Green Tips: Winter Fruits and Veggies
Green Tips | December 9, 2022
Shipping goods via truck, plane, train and ship is a significant contributor to carbon pollution. This is why it’s imperative to shop locally, including locally grown and harvested food.
As winter sets in, this can become a challenge for many people, particularly if you are prone to enjoying fruits and vegetables grown in warm climates.
But there are wonderful options locally, and the New York League of Conservation Voters asks everyone to look for new ways to enjoy the fruits and vegetables produced within a relatively short drive from where you live.
This effort starts with finding your local farmers’ market. The five boroughs of New York City have 138 farmers’ markets listed. NewYork state has more than 660 farmers’ markets, farm stands and mobile farm trucks.
Although some markets close in November, many of the markets in New York City and around the state are open year-round, and traveling a little further to find an open market is worth it.
Every state has a farmers’ market, including our neighbors: New Jersey, Connecticut, Pennsylvania and Massachusetts.
GROWNYC lists the many advantages of buying local fruits and vegetables, from better taste and nutrition–because there is a much shorter time between harvest and consumption–to supporting local farmers’ and local economies, to maintaining open space across the region.
“When farmers’ get paid more for their products by marketing locally, they are less likely to sell their farmland for development,” GROWNYC states on its website.
Regarding the environmental savings, GROWNYC states simply, “Transporting food long distances uses tremendous energy: it takes 435 fossil-fuel calories to fly a 5 calorie strawberry from California to New York.” Fossil-fuel calories are derived from the carbon footprint left by the growth, harvest, processing and distribution of a certain food. For a deeper dive into this important subject, read more at overshootday.org.
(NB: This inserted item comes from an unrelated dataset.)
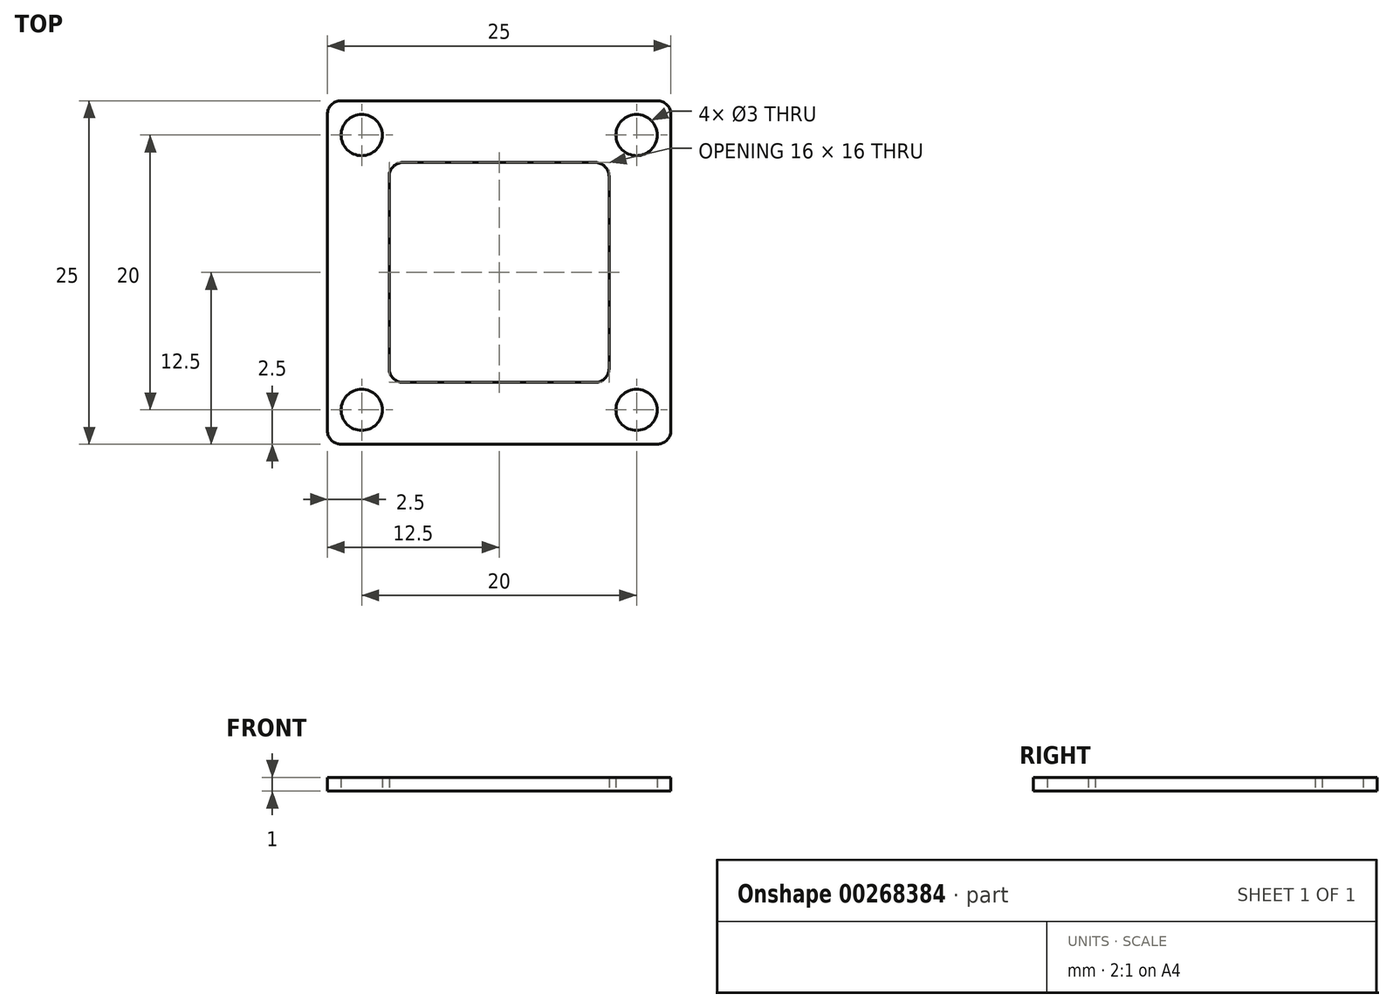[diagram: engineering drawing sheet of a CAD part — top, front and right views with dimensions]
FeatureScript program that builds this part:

GROWNYC has a chart listing the many local fruits and vegetables available all or most of winter in the Northeast. They are beans, cabbage, carrots, onions, parsnips, potatoes, beets, collard greens, leeks, winter squash, turnips, apples and pears.
All of these fruits and veggies can make a delicious recipe meal including stews, roasts, soups, sauces, omelets, pastas, and pies. Below are some recipes for meals using in-seasons foods:
- The Food Network lists 25 great apple pie recipes.
- Bon Appetit has an article on exotic recipes for root vegetables.
- Yankee Magazine, allrecipes and The NY Times and many others have enough recipes for winter fruits and vegetables to fill a lifetime. Just Google away and a recipe will pop up.
If you can’t find a farmers’ market, ask your local grocer what they have in stock that’s local. If they don’t have what you want, ask them if they can get it.
Buy local, eat local. It’s a great way to help our environment, while also supporting local economies.